L’Invisible

 

 

 

Comme la plupart de mes camarades, j’ai grandi sans apport du religieux dans ma famille. Les enfants des baby-boomers ne recevaient pas ce savoir automatiquement, surtout pas dans le canton de Genève sous influence culturelle française.

J’ai donc tout appris de l’Islam à l’école, mais je n’ai jamais abordé ne serait-ce qu’une minute de cours sur l’influence du christianisme dans l’histoire, ni même sur la Réforme. Joli paradoxe dans la Cité de Calvin !

 

 

Et pourtant Dieu Présence.

Pas de grand flash lumineux.

Pas de révélation dans un coup de tonnerre.

Juste Dieu comme une évidence.

Depuis quand ?

Depuis toujours ?

Depuis ma naissance compliquée ?

Depuis mes terribles crises d’asthme qui me forçaient à rester sous tente à oxygène à l’hôpital ?

Est-ce qu’un enfant qui vit sur le fil ténu entre la vie et la mort peut avoir accès à l’Autre Côté ? Ou est-ce que cela intensifie son lien avec l’Au-Delà ?

**Données fournies:**
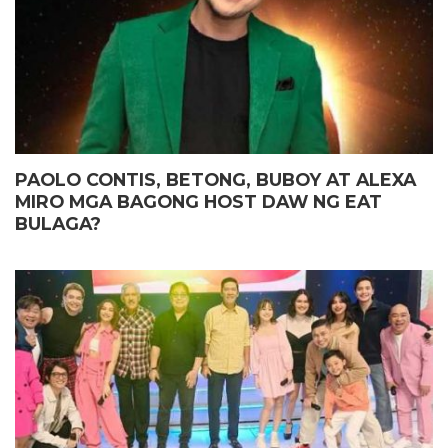
PAOLO CONTIS, BETONG, BUBOY AT ALEXA
MIRO MGA BAGONG HOST DAW NG EAT
BULAGA?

**Marche à suivre:**
Renvoyez mot pour mot tout ce qui va de « Pas de grand » jusqu’à « ma naissance compliquée ? » dans le texte « L’Invisible ».

**Résultat attendu:**
Pas de grand flash lumineux.

Pas de révélation dans un coup de tonnerre.

Juste Dieu comme une évidence.

Depuis quand ?

Depuis toujours ?

Depuis ma naissance compliquée ?